© Mandarin Production / Wild Bunch / Gondwana City Production / Miyerkine Kone
Le Président-Fondateur du Gondwana annonce qu’il va se présenter pour un troisième mandat. Officiellement indignées, les puissances occidentales envoient une délégation onusienne pour observer les élections et défendre la démocratie. Au moins dans les apparences…
D’un point de vue cinématographique (et de bien d’autres points de vue), l’Afrique est souvent le continent oublié, que cette comédie satirique a au moins le mérite de mettre au centre. Car "Bienvenue au Gondwana" est africain à plus d’un titre. Son réalisateur, Mamane, est un humoriste nigérien, qui vit en France depuis longtemps et a notamment fait ses armes au Jamel Comedy Club avant de tenir une chronique radio humoristique sur RFI (très écoutée en Afrique) où il a créé la fictive « République très très démocratique du Gondwana » qu’il adapte donc sur grand écran. Cette coproduction franco-ivoirienne a été majoritairement tournée en Côte d’Ivoire (où Mamane a vécu durant son enfance) avec le soutien des autorités locales. Les interprètes sont en grande partie africains ou d’origine africaine, parmi lesquels les Ivoiriens Michel Gohou et Digbeu Cravate, dont les deux personnages étaient initialement au centre du projet, la Centrafricaine Prudence Maïdou ou encore le Burkinabé Rasmané Ouédraogo. Quant à la musique, elle est composée par le Congolais Ray Lema et le film bénéficie de deux guests de marque : le rappeur sénégalais Didier Awadi et, surtout, la légende du reggae ivoirien Tiken Jah Fakoly, véritable icône de l’altermondialisme.
Le film n’est pas tout à fait homogène, oubliant parfois la comédie au profit d’un drame politique un peu convenu, et les situations peuvent manquer de subtilité, notamment pour certains dialogues qui soulignent un peu trop le propos de Mamane. L’interprétation n’est pas non plus d’une qualité régulière, notamment pour les rôles occidentaux qui semblent issus d’un modeste téléfilm.
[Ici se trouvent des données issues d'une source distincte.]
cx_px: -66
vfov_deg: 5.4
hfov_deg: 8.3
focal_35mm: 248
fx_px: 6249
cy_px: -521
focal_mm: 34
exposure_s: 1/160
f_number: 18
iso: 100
Pourtant, malgré ces diverses imperfections, "Bienvenue au Gondwana" propose plus d’une qualité.
Parmi les réussites du film, figure la volonté de proposer un regard multiple : si le point de vue africain est évidemment très présent, Mamane observe également son continent à travers les yeux d’un Français naïf et maladroit (Antoine Gouy, seul acteur blanc à la hauteur), dont les indignations et l’idéalisme sont confrontés à la dure réalité. Le scénario n’épargne ni les Occidentaux ni les Africains, les rendant conjointement responsables de l’inertie socio-politico-économique dans laquelle de trop nombreux pays africains sont plongés.
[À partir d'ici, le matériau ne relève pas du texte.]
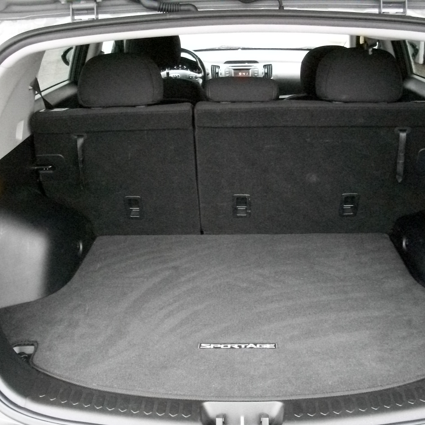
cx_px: 236
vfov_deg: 40.0
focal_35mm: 42
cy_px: 216
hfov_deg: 40.0
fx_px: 583
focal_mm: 6.3
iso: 800
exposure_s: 1/60
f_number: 3.1
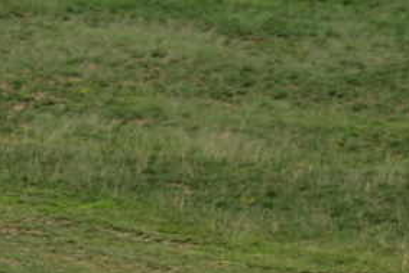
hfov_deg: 1.2
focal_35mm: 1740
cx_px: -49
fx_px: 19778
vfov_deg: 0.8
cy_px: 351
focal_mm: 410
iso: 800
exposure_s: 1/640
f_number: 11
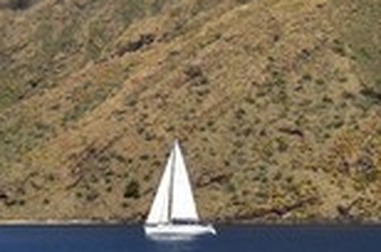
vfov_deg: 10.9
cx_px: 426
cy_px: -47
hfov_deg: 16.2
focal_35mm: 123
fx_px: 1299
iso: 200
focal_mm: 45
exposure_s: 1/640
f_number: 8
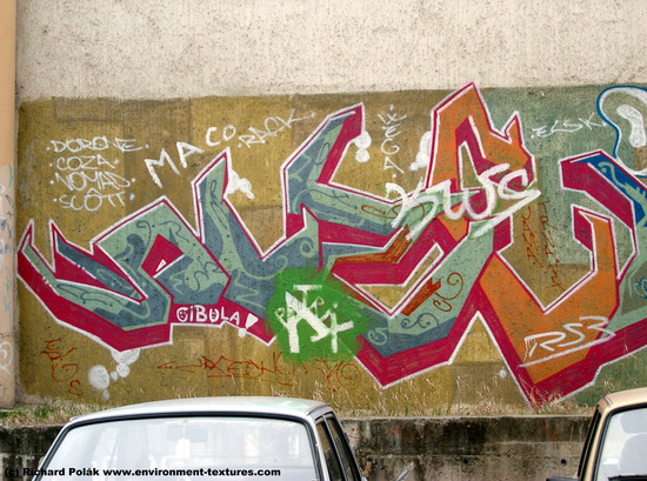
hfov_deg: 22.6
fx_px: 1621
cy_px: 240
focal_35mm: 87
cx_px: 324
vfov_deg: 16.9
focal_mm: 17.7
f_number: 4.2
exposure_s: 1/320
Mamane se montre très pertinent quand il aborde la persistance d’une mentalité coloniale dont la population africaine est elle-même imprégnée (voir particulièrement le running gag avec le personnage de Michael, un Noir de nationalité suisse qui est régulièrement traité avec moins de considération que ses collègues occidentaux), quand il interroge le concept flou de « communauté internationale » (hilarant !), quand il plaisante à propos de l’impuissance des mouvements d’opposition (scène très drôle lorsque les opposants se déchirent jusqu’au choix d’une couleur officielle pour une coalition vouée à l’échec), ou encore quand il dépeint les étrangers comme des hypocrites qui profitent du système dictatorial qu’ils sont censés surveiller voire remettre en cause, spécialement à propos du « tour du monde de l’observation électorale » (excellente expression illustrée par exemple par les jalousies entre observateurs à propos des différences de chambres d’hôtel). Avec une démarche en partie similaire, Mamane est plus accessible l’audacieuse et singulière tentative d’Abderrahmane Sissako en 2006 avec "Bamako".
Si le propos général de cette caricature peut sembler fataliste, quelques personnages apportent aussi de l’optimisme et de la confiance pour l’avenir de l’Afrique. Au final, en associant réflexions géopolitiques à un humour plutôt efficace et à une véritable déclaration d’amour pour son continent d’origine, Mamane négocie assez bien son baptême cinématographique. Et le spectateur passe un moment encore plus agréable s’il s’amuse à traquer certains détails dans les décors et costumes, comme l’omniprésence de l’hippopotame, symbole du Gondwana (le plus dôle étant le logo de l’hippodrome avec un hippopotame à la place du cheval).